From: Andy 'Krazy' Glew on
On 5/28/2010 1:56 AM, Phil Carmody wrote:
> "nedbrek"<nedbrek(a)yahoo.com> writes:
>> Hello all,
>>
>> "Skybuck Flying"<IntoTheFuture(a)hotmail.com> wrote in message
>> news:40e23$4bfe029f$54190f09$16210(a)cache2.tilbu1.nb.home.nl...
>>> 1. Why does Delphi replace the shl 2 with two adds like that ?!?
>>
>> On the first P4, add was 1/2 cycle (2 dependent adds in 1 clock). On other
>> machines, adders are often more available than shifters (being cheaper).
>> Sometimes, shifts cost more than one cycle. Probably, the compiler has a
>> bias towards P4.
>
> There are few things cheaper than a shifter. A barrel shifter's
> more expensive, but for stuff like LEA logic, you don't need a
> barrel shifter. LEA was the usual replacement for things like
> shl 2, I don't know what Delphi was thinking. Of course, on the
> First P4s, the LEA logic used the shifter in the ALU, it magically
> became less useful again, but that's intel for you.


But notice: a 1-bit right shifter is cheap. Wires only cross 1 bit position, which they have to do anyway for any form
of add, redundant or non-redundant, that I am aware of. A 1-bit left shifter is a bit more expensive, since wires have
to go backward one bit position. A 2-bit shifter is more expensive, if you want to do it in one cycle without pumping
data twice over those 1-bit position crossing wires that you already have. Multi-bit shifters are even worse.

The Willamette mindset was that cost was all about wires. Or, at least, that was the lesson I took from Willamette.
Adds are cheap because wires only have to cross one bit position, if you are using redundant form. Or, if you want to
do a carry propagate add, you can break up an add into multiple clock cycles, e.g. calculating the low 16 bits in 1
clock with a CPA, the high the next with a CPA, propagating the carry from low to high.

(Anecdote: I suggested that Mike Haertel work with Sager to use redundant add in the Willamette datapath. Instead, in
a little while he had designed what might have been at that time the world's fasttest 16-bit carry-propagate add. I
think the only redundant arithmetic ideas that remained in Willamette were what we now call sum-addressed-memory. I'll
always regret that Intel did not file a patent or publish that when it was invented in 1991, rather than letting Sun
beat us.)

Plus, you pretty much have to have adds.

Multibit shifts are more expensive, as explained above. Sure, the logic is more trivial than add - shifts are just
muxes (conceptually), whereas even redundant adds need XORs or the moral equivalent. But the wiring for a redundant
add, the wires that cross datapath bit-lanes, is less.

Comparisons are more expensive than add. Most comparisons need a carry propagate. Equals/not-equals don't need a carry
propagate, they just need the moral equivalent of a multi-bit and, but even that is more expensive than a redundant add.

(I tried to develop an abstract model of this Willamette era wiring cost model, but I admit I got stumped.
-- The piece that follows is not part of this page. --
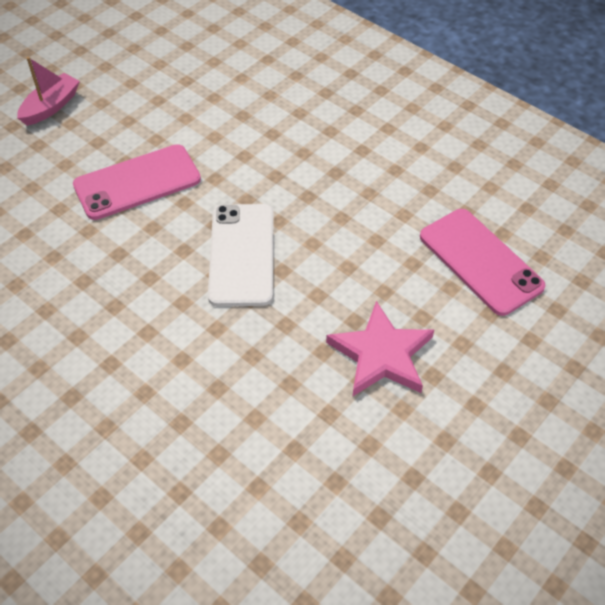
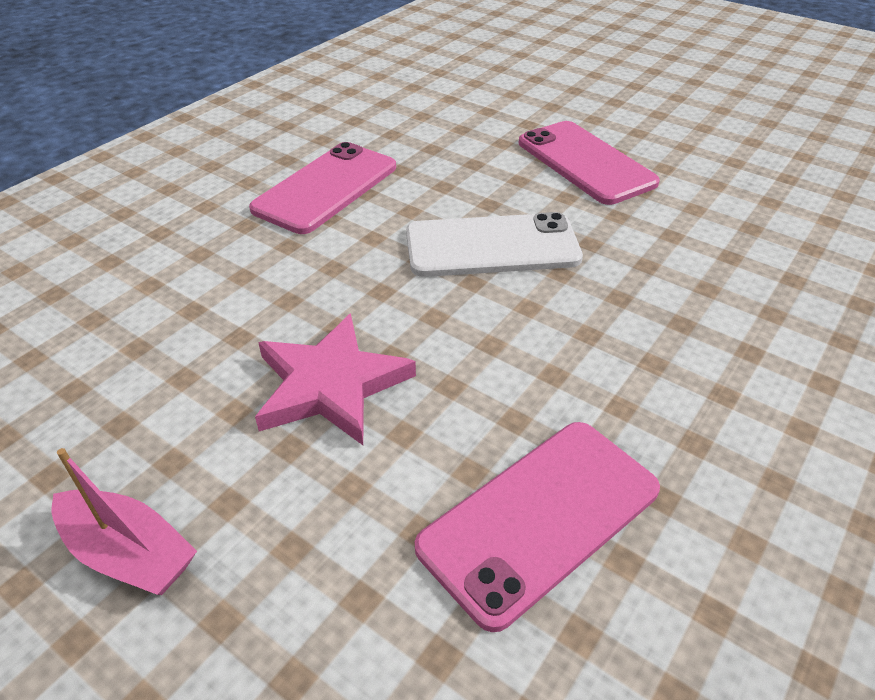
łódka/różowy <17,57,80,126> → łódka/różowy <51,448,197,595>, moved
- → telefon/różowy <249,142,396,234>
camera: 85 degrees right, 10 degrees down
It's
straightforward enough to say that wires, length thereof, crossing the datapath is most important. But it's harder to
have a model where equality, with an N-bit wide AND, is cheaper than LT, with an N-bit wide carry-propagate, since both
have wires that are N-bits wide. It's like "some N-bit wide operations are better than others". Clearly the number of
logic stages is the tie breaker. But it is less elegant to mix the two up. It's almost as if the ideal model is cost =
tuple(wire length,logic depth), rather than some function cost = W*wirelength + L*logicdepth. Historically, most folks
designed with L >> W, but in Willamette W >> L. But its hard to balance two factors at the same time, so tuple(wire
length,logic depth) is a good starting point for Willamette era designs.)